Contributors:  Min He,Steve Lindell

Reviewers: Sanjay Mishra, Juergen Thomas, Jimmy May

 

Creating an availability group needs pings and status checks across the different servers involved. This accounts for approximately 500 bytes per database in the group.  The PerfMon counter used to track the activity is “Bytes Received from Replica/sec”.  Books Online has recently been changed to reflect a high level description.  The purpose of this blog is to provide a bit more detail.

Books Online   https://msdn.microsoft.com/en-us/library/ff878472.aspx

Counter Name

Description

Bytes Received from Replica/sec

Number of   bytes received from the availability replica per second. Pings and status updates will generate network traffic even on databases with no user updates.

 

The key to understanding this counter is that the traffic is per database.  On one customer project with 40 databases in one availability group, this counter was showing about 8k/sec when there was no user traffic.  This consists of bi-directional
ping and status checks.

What does the primary do with this data it gets back from pings and status checks?  It displays the information on the Always On Dashboard. There are two main sources for the dashboard data. 

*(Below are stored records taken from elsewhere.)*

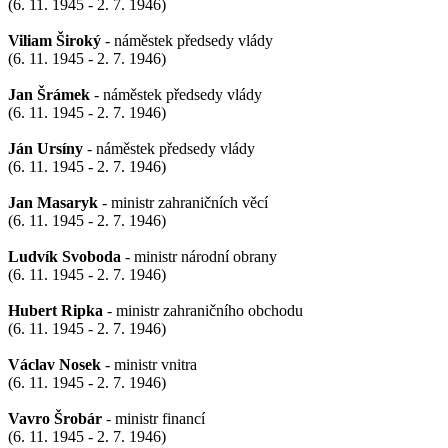
(6. 11. 1945 - 2. 7. 1946)
Viliam Široký
- náměstek předsedy vlády
(6. 11. 1945 - 2. 7. 1946)
Jan Šrámek
- náměstek předsedy vlády
(6. 11. 1945 - 2. 7. 1946)
Ján Ursíny
- náměstek předsedy vlády
(6. 11. 1945 - 2. 7. 1946)
Jan Masaryk
- ministr zahraničních věcí
(6. 11. 1945 - 2. 7. 1946)
Ludvík Svoboda
- ministr národní obrany
(6. 11. 1945 - 2. 7. 1946)
Hubert Ripka
- ministr zahraničního obchodu
(6. 11. 1945 - 2. 7. 1946)
Václav Nosek
- ministr vnitra
(6. 11. 1945 - 2. 7. 1946)
Vavro Šrobár
- ministr financí
(6. 11. 1945 - 2. 7. 1946)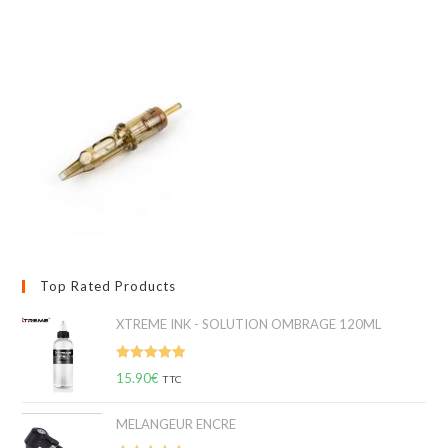
Top Rated Products
XTREME INK - SOLUTION OMBRAGE 120ML
Note
5.00
15.90
€
TTC
sur 5
MELANGEUR ENCRE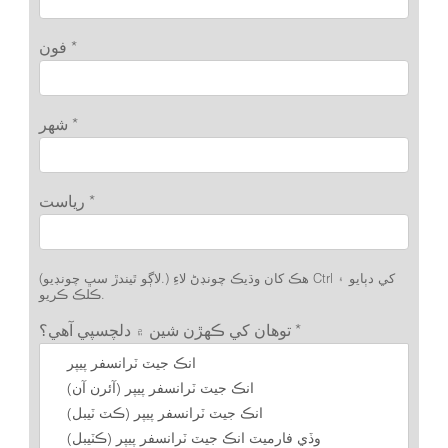
فون *
شهر *
رياست *
(لاڳو ٿيندڙ سڀ چونڊيو.) هڪ کان وڌيڪ چونڊڻ لاءِ Ctrl کي دٻايو ۽
ڪلڪ ڪريو.
توهان کي ڪهڙن شين ۾ دلچسپي آهي؟ *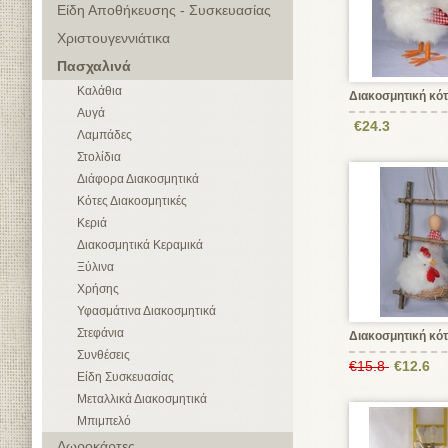
Είδη Αποθήκευσης - Συσκευασίας
Χριστουγεννιάτικα
Πασχαλινά
Καλάθια
Διακοσμητική κό
Αυγά
€24.3
Λαμπάδες
Στολίδια
Διάφορα Διακοσμητικά
Κότες Διακοσμητικές
Κεριά
Διακοσμητικά Κεραμικά
Ξύλινα
Χρήσης
Υφασμάτινα Διακοσμητικά
Στεφάνια
Διακοσμητική κό
Συνθέσεις
€15.8
€12.6
Είδη Συσκευασίας
Μεταλλικά Διακοσμητικά
Μπιμπελό
Δωροκάρτες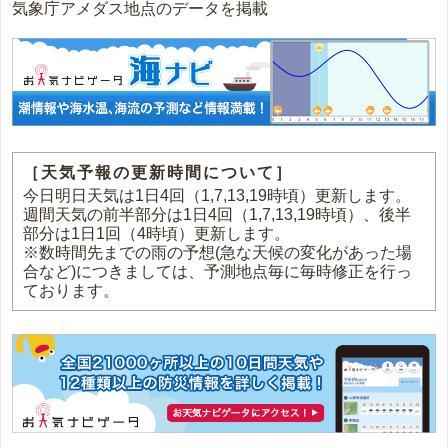
気象庁アメダス地点のデータを掲載
［天気予報の更新時間について］
今日明日天気は1日4回（1,7,13,19時頃）更新します。
週間天気の前半部分は1日4回（1,7,13,19時頃）、後半
部分は1日1回（4時頃）更新します。
※数時間先までの雨の予想(急な天候の変化があった場
合など)につきましては、予測地点毎に毎時修正を行っ
ております。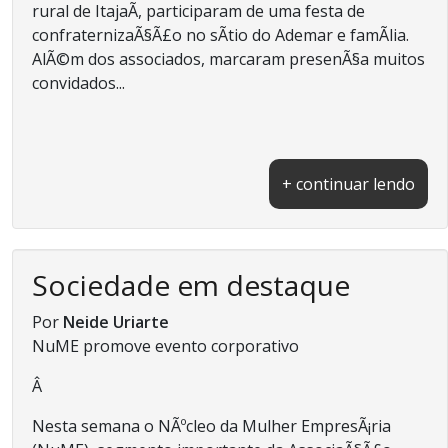
rural de ItajaÃ­, participaram de uma festa de
confraternizaÃ§Ã£o no sÃ­tio do Ademar e famÃ­lia.
AlÃ©m dos associados, marcaram presenÃ§a muitos
convidados...
+ continuar lendo
Sociedade em destaque
Por
Neide Uriarte
NuME promove evento corporativo
Â
Nesta semana o NÃºcleo da Mulher EmpresÃ¡ria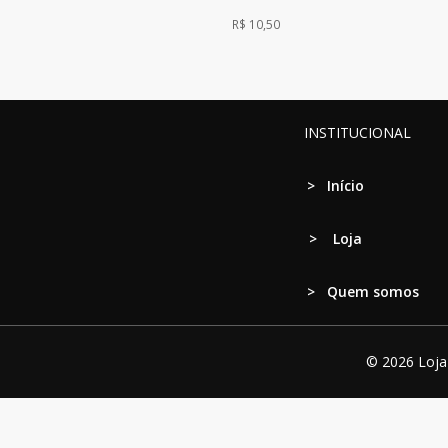
R$
10,50
INSTITUCIONAL
>
Início
>
Loja
> Quem somos
© 2026 Loja 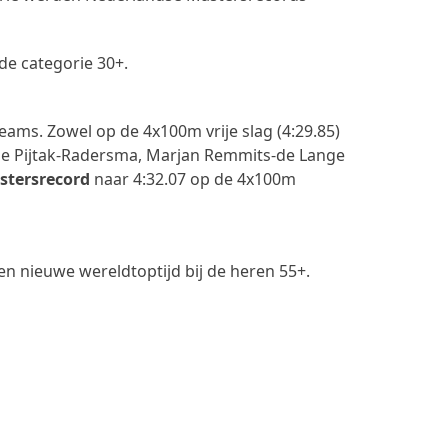
de categorie 30+.
ams. Zowel op de 4x100m vrije slag (4:29.85)
Atie Pijtak-Radersma, Marjan Remmits-de Lange
stersrecord
naar 4:32.07 op de 4x100m
 nieuwe wereldtoptijd bij de heren 55+.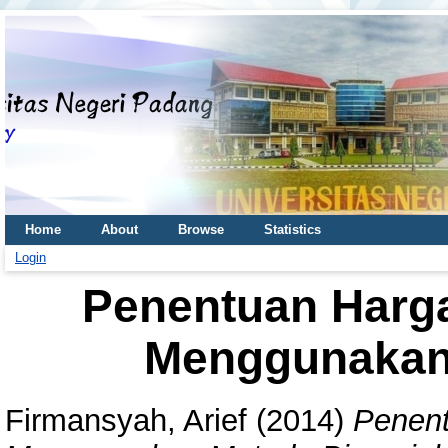
Home
About
Browse
Statistics
Login
Penentuan Harg
Menggunakan
Firmansyah, Arief
(2014)
Penent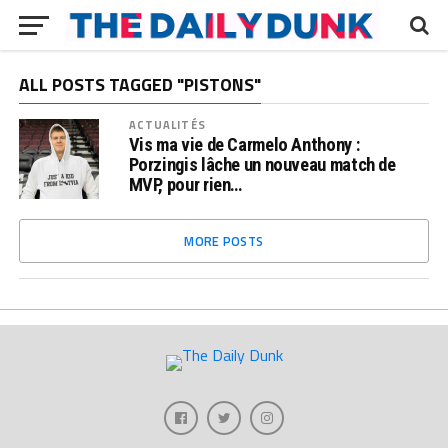
ALL POSTS TAGGED "PISTONS"
ACTUALITÉS
Vis ma vie de Carmelo Anthony :
Porzingis lâche un nouveau match de
MVP, pour rien…
MORE POSTS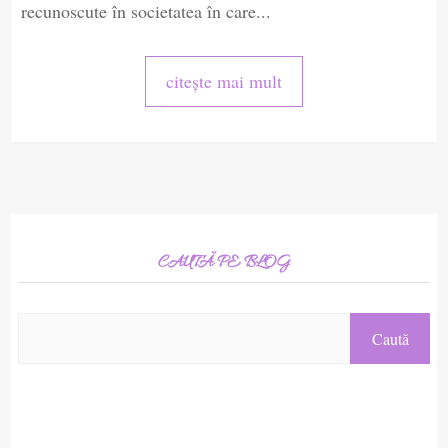
recunoscute în societatea în care...
citește mai mult
CAUTĂ PE BLOG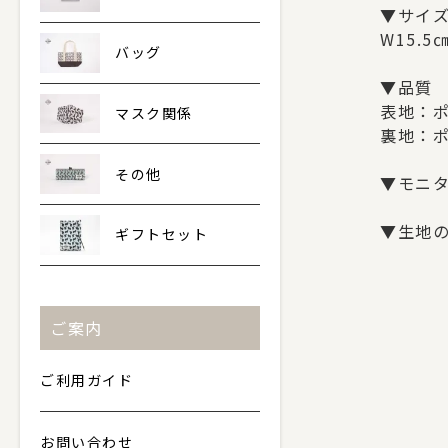
▼サイ
W15.5
バッグ
▼品質
表地：ポ
マスク関係
裏地：ポ
その他
▼モニ
▼生地
ギフトセット
ご案内
ご利用ガイド
お問い合わせ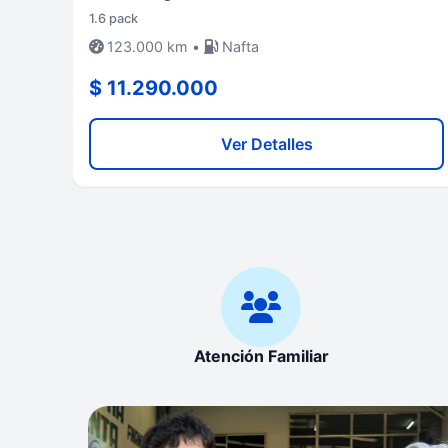
1.6 pack
123.000 km •
Nafta
$ 11.290.000
Ver Detalles
Atención Familiar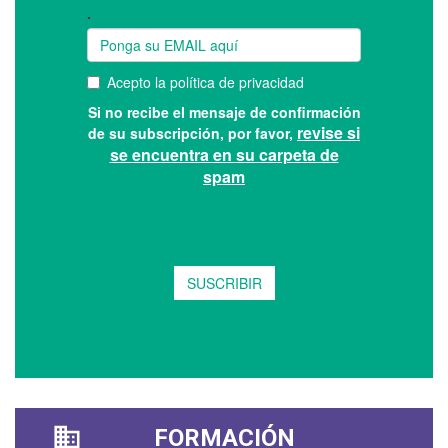
FORMACIÓN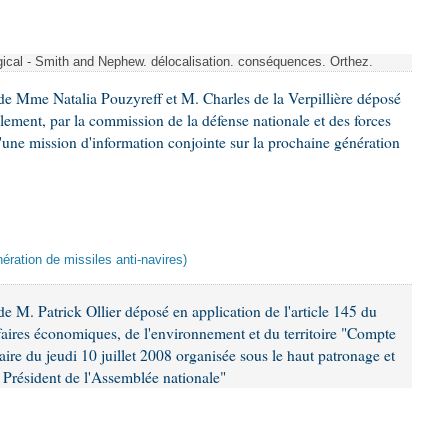
rgical - Smith and Nephew. délocalisation. conséquences. Orthez.
e Mme Natalia Pouzyreff et M. Charles de la Verpillière déposé
glement, par la commission de la défense nationale et des forces
'une mission d'information conjointe sur la prochaine génération
ération de missiles anti-navires)
 M. Patrick Ollier déposé en application de l'article 145 du
faires économiques, de l'environnement et du territoire "Compte
aire du jeudi 10 juillet 2008 organisée sous le haut patronage et
Président de l'Assemblée nationale"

  1. sys.dm_hadr_database_replica_states.  This runs every second unless the primary is too busy, then it will run as soon as it can. This is used to display the information from the latest status checks, but does not drive any network traffic.
  2. sp_server_diagnostics. It is called by the Availability Group (AG) Resource DLL, which is only run on the AG primary node and only connects to the local instance.  It does not contribute to the network traffic mentioned above, but is useful to know that it is running periodically according to the HEALTH_CHECK_TIMEOUT setting.   All the Availability Groups on one instance share a single resource DLL.

Hopefully, with this information you will be able to understand why the Bytes Received from Replica/sec counter is showing activity even when there is no user activity.